◆ **PAGE EXTRACT**:
------------

These days I’m really (but really) disappointed with the society around me. And by that I don’t mean the lovely people who are my friends and share my beliefs, opinions and the world view. I mean the broader picture. I vote in the name of every Man. Because we’re all people above everything else, and only after that we stick all these labels that we’re so happy to use on both ourselves and others. And in my opinion, that’s the only thing that should matter. Not the skin color, not the sexual orientation, not the date of birth, not the political opinions, not the nationality, not the religion. Only the level of humanity each of us has.

And then I want to move. To Paris, for instance. But something always happens and makes things seem not so grey.

In the last few days though things went back to being very grey again. The shopping center at the Istanbul Taksim Square or the residential neighborhood at Srđ (some call it the biggest land grabbing project in Croatia). It’s all the same. I send my support – at least the virtual one – to the beautiful Istanbul by telling you my story about an important part of it – the Mısır Çarşısı spice bazaar. Located at the opposite part of the town from where the riots are going on, across the street from the New mosque (Yeni Cami), teeming with pigeons, this is a paradise for all cooking enthusiasts.


The paradise is L-shaped and was built in the 17th century with the money that mostly came from the taxes collected in Cairo, which is why it was named the Egyptian bazaar. Apart from that, just like a real paradise, it’s closed on Sundays, and works from 7 AM to around 8 PM the rest of the week. It’s best to come early in the morning, before hordes of people start pouring in.

------------

◆ **LISTED ENTRIES**:
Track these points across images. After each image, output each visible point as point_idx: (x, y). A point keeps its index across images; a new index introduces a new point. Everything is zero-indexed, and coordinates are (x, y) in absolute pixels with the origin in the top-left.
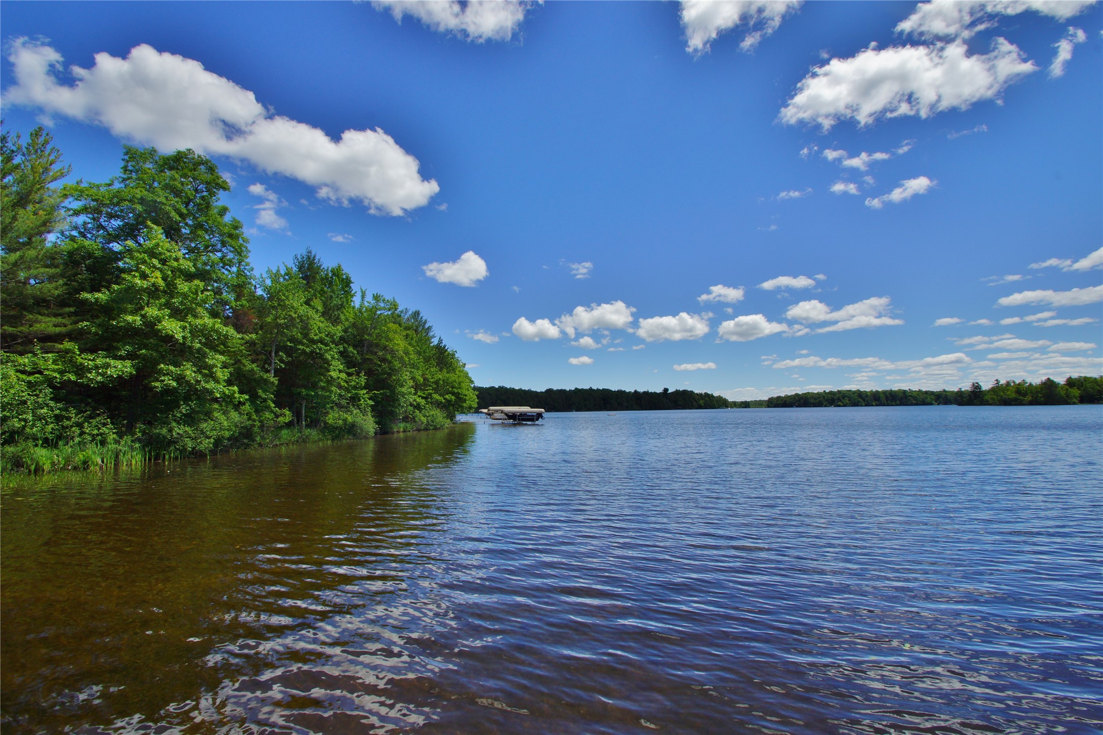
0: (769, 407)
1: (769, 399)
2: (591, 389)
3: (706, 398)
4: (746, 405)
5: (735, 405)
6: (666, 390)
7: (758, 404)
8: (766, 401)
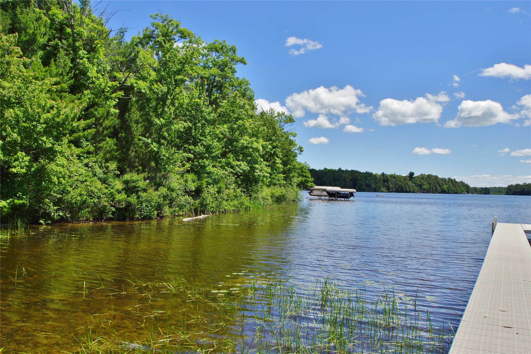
0: (507, 194)
1: (509, 186)
2: (340, 170)
3: (450, 184)
4: (486, 191)
5: (476, 191)
6: (411, 174)
7: (498, 191)
8: (505, 188)
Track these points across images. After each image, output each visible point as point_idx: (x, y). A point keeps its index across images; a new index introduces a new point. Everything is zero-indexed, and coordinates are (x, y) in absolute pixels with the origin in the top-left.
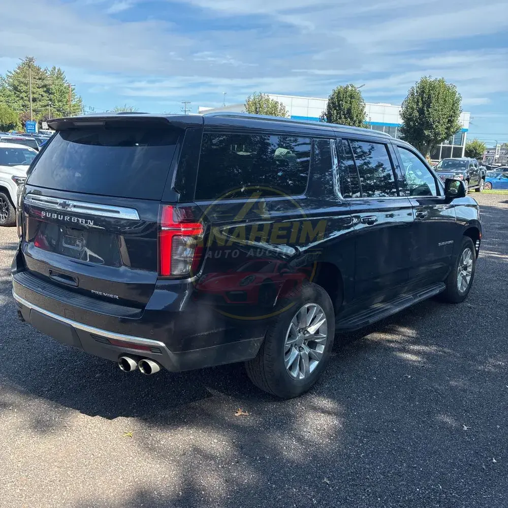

------------

◆ **ASSIGNED TASK 1**: Summarize the post about Istanbul's spice bazaar in two sentences.
◆ **ASSIGNED TASK 2**: Copy out the passage of the post that opens with the words containing "And then I want" and closes with "all cooking enthusiasts.".
The rows are separate material from the post.

◆ **TASK SOLUTION 1**: The writer is disappointed with the broader society and holds that only a person's level of humanity should matter, not labels such as skin color, sexual orientation, nationality or religion. After recent events at Istanbul's Taksim Square and at Srđ made things seem grey again, the writer sends support to Istanbul by describing the Mısır Çarşısı spice bazaar: it is an L-shaped 17th-century market across from the New Mosque, named the Egyptian bazaar because its construction was funded mostly by taxes collected in Cairo, and it is closed on Sundays and best visited early in the morning.

◆ **TASK SOLUTION 2**:
And then I want to move. To Paris, for instance. But something always happens and makes things seem not so grey.

In the last few days though things went back to being very grey again. The shopping center at the Istanbul Taksim Square or the residential neighborhood at Srđ (some call it the biggest land grabbing project in Croatia). It’s all the same. I send my support – at least the virtual one – to the beautiful Istanbul by telling you my story about an important part of it – the Mısır Çarşısı spice bazaar. Located at the opposite part of the town from where the riots are going on, across the street from the New mosque (Yeni Cami), teeming with pigeons, this is a paradise for all cooking enthusiasts.